WHAT TO WORK ON: Copy out the source text of every one of the records below word for word, leaving the pictures out of your answer.

DATA RECORDS: Begin

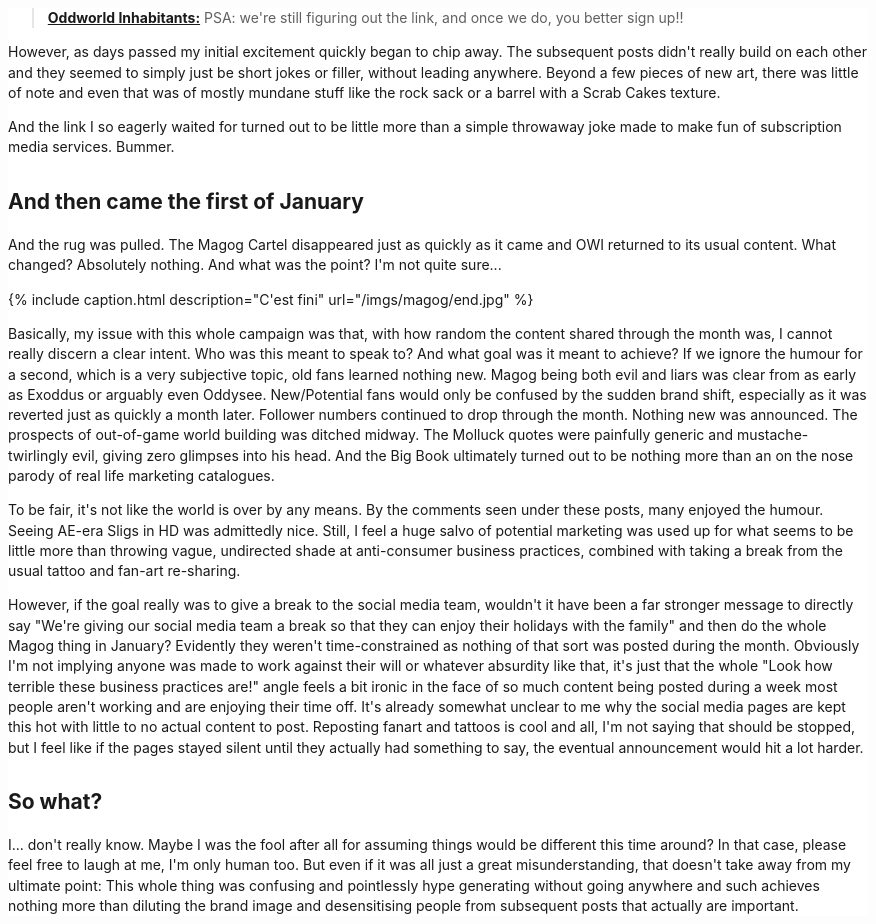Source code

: > [**Oddworld Inhabitants:**](https://twitter.com/OddworldInc/status/1734635628879577511) PSA: we're still figuring out the link, and once we do, you better sign up!! 

However, as days passed my initial excitement quickly began to chip away. The subsequent posts didn't really build on each other and they seemed to simply just be short jokes or filler, without leading anywhere. Beyond a few pieces of new art, there was little of note and even that was of mostly mundane stuff like the rock sack or a barrel with a Scrab Cakes texture.

And the link I so eagerly waited for turned out to be little more than a simple throwaway joke made to make fun of subscription media services. Bummer.

## And then came the first of January

And the rug was pulled. The Magog Cartel disappeared just as quickly as it came and OWI returned to its usual content. What changed? Absolutely nothing. And what was the point? I'm not quite sure...

{% include caption.html description="C'est fini" url="/imgs/magog/end.jpg" %}

Basically, my issue with this whole campaign was that, with how random the content shared through the month was, I cannot really discern a clear intent. Who was this meant to speak to? And what goal was it meant to achieve? If we ignore the humour for a second, which is a very subjective topic, old fans learned nothing new. Magog being both evil and liars was clear from as early as Exoddus or arguably even Oddysee. New/Potential fans would only be confused by the sudden brand shift, especially as it was reverted just as quickly a month later. Follower numbers continued to drop through the month. Nothing new was announced. The prospects of out-of-game world building was ditched midway. The Molluck quotes were painfully generic and mustache-twirlingly evil, giving zero glimpses into his head. And the Big Book ultimately turned out to be nothing more than an on the nose parody of real life marketing catalogues.

To be fair, it's not like the world is over by any means. By the comments seen under these posts, many enjoyed the humour. Seeing AE-era Sligs in HD was admittedly nice. Still, I feel a huge salvo of potential marketing was used up for what seems to be little more than throwing vague, undirected shade at anti-consumer business practices, combined with taking a break from the usual tattoo and fan-art re-sharing.

However, if the goal really was to give a break to the social media team, wouldn't it have been a far stronger message to directly say "We're giving our social media team a break so that they can enjoy their holidays with the family" and then do the whole Magog thing in January? Evidently they weren't time-constrained as nothing of that sort was posted during the month. Obviously I'm not implying anyone was made to work against their will or whatever absurdity like that, it's just that the whole "Look how terrible these business practices are!" angle feels a bit ironic in the face of so much content being posted during a week most people aren't working and are enjoying their time off. It's already somewhat unclear to me why the social media pages are kept this hot with little to no actual content to post. Reposting fanart and tattoos is cool and all, I'm not saying that should be stopped, but I feel like if the pages stayed silent until they actually had something to say, the eventual announcement would hit a lot harder.

## So what?

I... don't really know. Maybe I was the fool after all for assuming things would be different this time around? In that case, please feel free to laugh at me, I'm only human too. But even if it was all just a great misunderstanding, that doesn't take away from my ultimate point: This whole thing was confusing and pointlessly hype generating without going anywhere and such achieves nothing more than diluting the brand image and desensitising people from subsequent posts that actually are important.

DATA RECORDS: End

RESULT OF THE TASK:
Source code

: > [**Oddworld Inhabitants:**](https://twitter.com/OddworldInc/status/1734635628879577511) PSA: we're still figuring out the link, and once we do, you better sign up!! 

However, as days passed my initial excitement quickly began to chip away. The subsequent posts didn't really build on each other and they seemed to simply just be short jokes or filler, without leading anywhere. Beyond a few pieces of new art, there was little of note and even that was of mostly mundane stuff like the rock sack or a barrel with a Scrab Cakes texture.

And the link I so eagerly waited for turned out to be little more than a simple throwaway joke made to make fun of subscription media services. Bummer.

## And then came the first of January

And the rug was pulled. The Magog Cartel disappeared just as quickly as it came and OWI returned to its usual content. What changed? Absolutely nothing. And what was the point? I'm not quite sure...

{% include caption.html description="C'est fini" url="/imgs/magog/end.jpg" %}

Basically, my issue with this whole campaign was that, with how random the content shared through the month was, I cannot really discern a clear intent. Who was this meant to speak to? And what goal was it meant to achieve? If we ignore the humour for a second, which is a very subjective topic, old fans learned nothing new. Magog being both evil and liars was clear from as early as Exoddus or arguably even Oddysee. New/Potential fans would only be confused by the sudden brand shift, especially as it was reverted just as quickly a month later. Follower numbers continued to drop through the month. Nothing new was announced. The prospects of out-of-game world building was ditched midway. The Molluck quotes were painfully generic and mustache-twirlingly evil, giving zero glimpses into his head. And the Big Book ultimately turned out to be nothing more than an on the nose parody of real life marketing catalogues.

To be fair, it's not like the world is over by any means. By the comments seen under these posts, many enjoyed the humour. Seeing AE-era Sligs in HD was admittedly nice. Still, I feel a huge salvo of potential marketing was used up for what seems to be little more than throwing vague, undirected shade at anti-consumer business practices, combined with taking a break from the usual tattoo and fan-art re-sharing.

However, if the goal really was to give a break to the social media team, wouldn't it have been a far stronger message to directly say "We're giving our social media team a break so that they can enjoy their holidays with the family" and then do the whole Magog thing in January? Evidently they weren't time-constrained as nothing of that sort was posted during the month. Obviously I'm not implying anyone was made to work against their will or whatever absurdity like that, it's just that the whole "Look how terrible these business practices are!" angle feels a bit ironic in the face of so much content being posted during a week most people aren't working and are enjoying their time off. It's already somewhat unclear to me why the social media pages are kept this hot with little to no actual content to post. Reposting fanart and tattoos is cool and all, I'm not saying that should be stopped, but I feel like if the pages stayed silent until they actually had something to say, the eventual announcement would hit a lot harder.

## So what?

I... don't really know. Maybe I was the fool after all for assuming things would be different this time around? In that case, please feel free to laugh at me, I'm only human too. But even if it was all just a great misunderstanding, that doesn't take away from my ultimate point: This whole thing was confusing and pointlessly hype generating without going anywhere and such achieves nothing more than diluting the brand image and desensitising people from subsequent posts that actually are important.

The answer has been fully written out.